Passage for review
In the U.S., the average rent-to-income ratio is closer to 30%, which means the company has a healthy tenant portfolio.
Speaking of health, the company has a fantastic balance sheet.
Allow me to throw some numbers at you.
- Camden has a 4.1% weighted average interest rate on all of its debt.
- 82% of its debt has a fixed rate.
- 91% of its debt is unsecured.
- The weighted average debt maturity is 6.0 years.
- The net leverage ratio is just 4.3x (EBITDAre).
- This year, the company has just $250 million in debt maturities.
As a result, it has an A-/A3-rated balance sheet. That’s one of the highest ratings in its sector.
With all of this in mind, Camden is doing well in this challenging environment.
Higher Guidance & Valuation
The company announced a second-quarter core FFO result of $1.70 per share, exceeding the midpoint of the previous quarterly guidance by $0.02.

Directions
- a) According to the passage on Camden's finances, what share of the company's debt is unsecured?
- b) Extend the passage on Camden's finances by writing what follows its final sentence.

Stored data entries
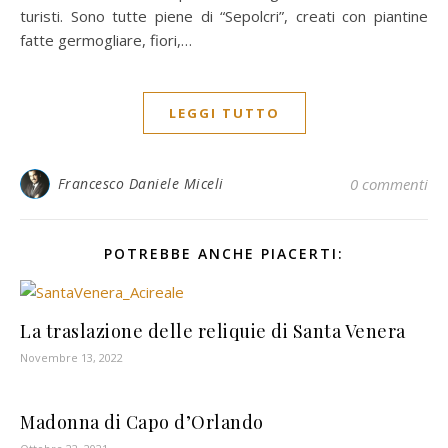
turisti. Sono tutte piene di “Sepolcri”, creati con piantine
fatte germogliare, fiori,…
LEGGI TUTTO
Francesco Daniele Miceli
0 commenti
POTREBBE ANCHE PIACERTI:
La traslazione delle reliquie di Santa Venera
Novembre 13, 2022
Madonna di Capo d’Orlando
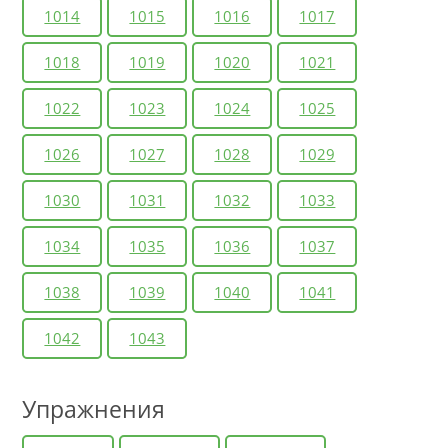
1014
1015
1016
1017
1018
1019
1020
1021
1022
1023
1024
1025
1026
1027
1028
1029
1030
1031
1032
1033
1034
1035
1036
1037
1038
1039
1040
1041
1042
1043
Упражнения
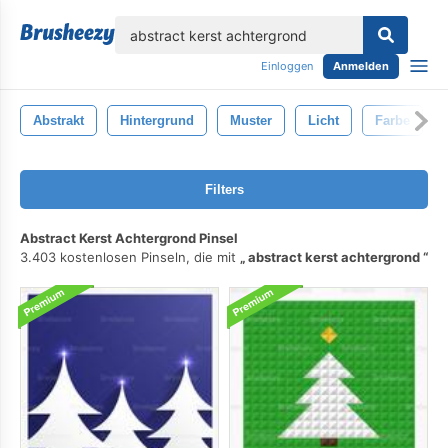
lose
Einloggen
Anmelden
Abstrakt
Hintergrund
Muster
Licht
Farbe
Filters
Abstract Kerst Achtergrond Pinsel
3.403 kostenlosen Pinseln, die mit
abstract kerst achtergrond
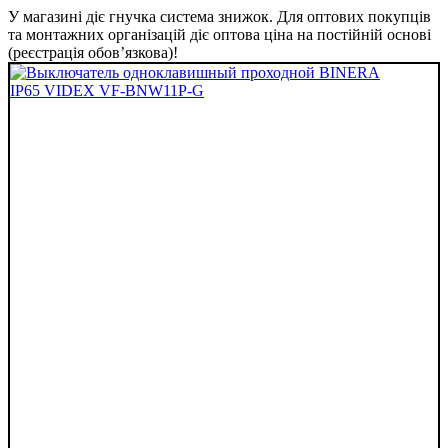
У магазині діє гнучка система знижок. Для оптових покупців
та монтажних організацій діє оптова ціна на постійній основі
(реєстрація обов’язкова)!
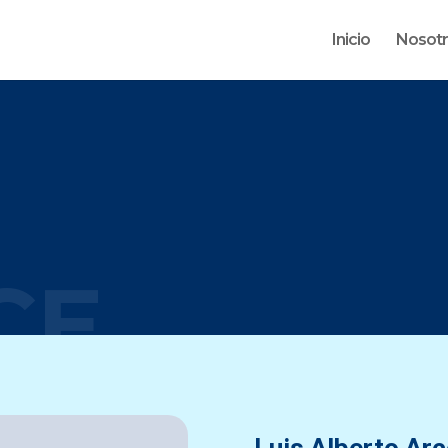
Inicio
Nosot
CE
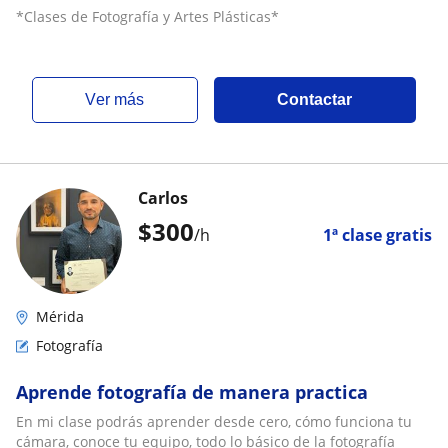
*Clases de Fotografía y Artes Plásticas*
ver más
Contactar
Carlos
$
300
/h
1ª clase gratis
Mérida
Fotografía
Aprende fotografía de manera practica
En mi clase podrás aprender desde cero, cómo funciona tu
cámara, conoce tu equipo, todo lo básico de la fotografía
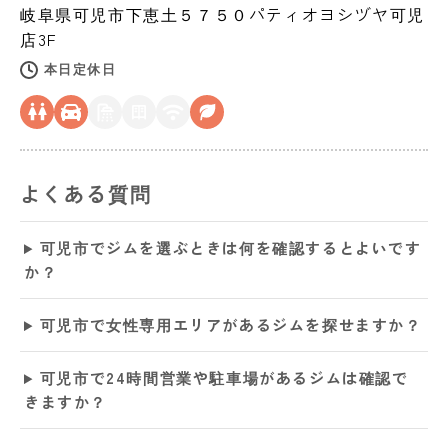
岐阜県
可児市
下恵土５７５０パティオヨシヅヤ可児
店3F
本日定休日
よくある質問
可児市でジムを選ぶときは何を確認するとよいです
か？
可児市で女性専用エリアがあるジムを探せますか？
可児市で24時間営業や駐車場があるジムは確認で
きますか？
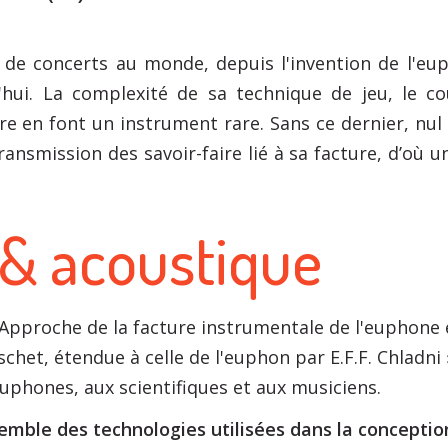
s
de concerts au monde, depuis l'invention de l'e
'hui. La complexité de sa technique de jeu, le c
ire en font un instrument rare. Sans ce dernier, nu
ansmission des savoir-faire lié à sa facture, d’où 
 & acoustique
Approche de la facture instrumentale de l'euphone e
schet, étendue à celle de l'euphon par E.F.F. Chladni
euphones, aux scientifiques et aux musiciens.
emble des technologies utilisées dans la concepti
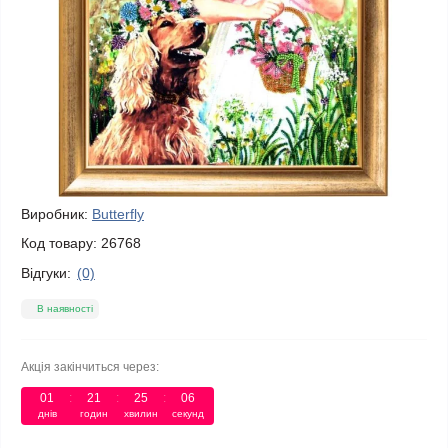
Виробник:
Butterfly
Код товару:
26768
Відгуки:
(0)
В наявності
Акція закінчиться через:
01
:
21
:
25
:
06
днів
годин
хвилин
секунд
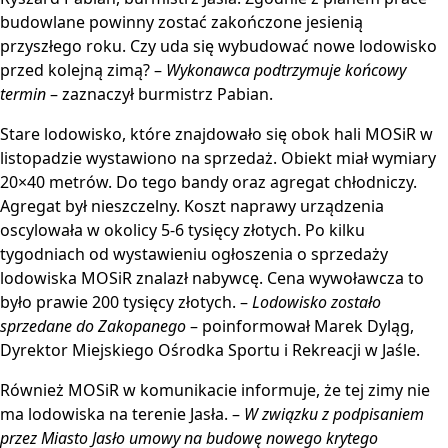
budowlane powinny zostać zakończone jesienią
przyszłego roku. Czy uda się wybudować nowe lodowisko
przed kolejną zimą? –
Wykonawca podtrzymuje końcowy
termin
– zaznaczył burmistrz Pabian.
Stare lodowisko, które znajdowało się obok hali MOSiR w
listopadzie wystawiono na sprzedaż. Obiekt miał wymiary
20×40 metrów. Do tego bandy oraz agregat chłodniczy.
Agregat był nieszczelny. Koszt naprawy urządzenia
oscylowała w okolicy 5-6 tysięcy złotych. Po kilku
tygodniach od wystawieniu ogłoszenia o sprzedaży
lodowiska MOSiR znalazł nabywcę. Cena wywoławcza to
było prawie 200 tysięcy złotych. –
Lodowisko zostało
sprzedane do Zakopanego
– poinformował Marek Dyląg,
Dyrektor Miejskiego Ośrodka Sportu i Rekreacji w Jaśle.
Również MOSiR w komunikacie informuje, że tej zimy nie
ma lodowiska na terenie Jasła. –
W związku z podpisaniem
przez Miasto Jasło umowy na budowę nowego krytego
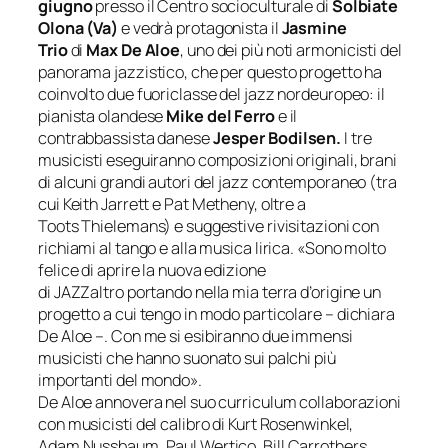
giugno
presso il Centro socioculturale di
Solbiate
Olona
(Va)
e vedrà protagonista il
Jasmine
Trio
di
Max De Aloe
, uno dei più noti armonicisti del
panorama jazzistico, che per questo progetto ha
coinvolto due fuoriclasse del jazz nordeuropeo: il
pianista olandese
Mike del Ferro
e il
contrabbassista danese
Jesper
Bodilsen
.
I tre
musicisti eseguiranno composizioni originali, brani
di alcuni grandi autori del jazz contemporaneo (tra
cui Keith Jarrett e Pat Metheny, oltre a
Toots Thielemans) e suggestive rivisitazioni con
richiami al tango e alla musica lirica.
«Sono molto
felice di aprire la nuova edizione
di
JAZZaltro
portando nella mia terra d’origine un
progetto a cui tengo in modo particolare
– dichiara
De Aloe –
. Con me si esibiranno due immensi
musicisti che hanno suonato sui palchi più
importanti del mondo».
De Aloe annovera nel suo curriculum collaborazioni
con musicisti del calibro di Kurt Rosenwinkel,
Adam Nussbaum, Paul Wertico, Bill Carrothers,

Exercise answers
- a) 91% of Camden's debt is unsecured.

- b)
This outperformance was attributed to higher non-same-store net operating income, primarily due to accelerated leasing activity at development communities, along with adjustments in corporate overhead expenses and fee income timing.
With regard to guidance, the company also reiterated its midpoints for same-store revenue, expense, and NOI growth rates at 5.65%, 6.85%, and 5.0%, respectively, for the same-store portfolio.
The revenue growth projection was based on anticipated average increases in new leases (1.5%) and renewals (5%) for a combined growth rate of approximately 3.25%. An average occupancy rate of 95.6% for the remainder of the year was also projected.
Furthermore, the company revised its full-year 2023 core FFO guidance, increasing the midpoint by $0.02 to $6.88 per share.
This adjustment resulted from a $0.01 per share outperformance of development communities in the second quarter and a corresponding reduction in interest expenses related to second-quarter debt prepayment.
Additionally, industry headwinds are slowly fading.
During its 2Q23 earnings call, the company noted that market conditions have begun to moderate after the post-COVID housing boom, resulting in a 70% decline in the transaction market compared to the previous year.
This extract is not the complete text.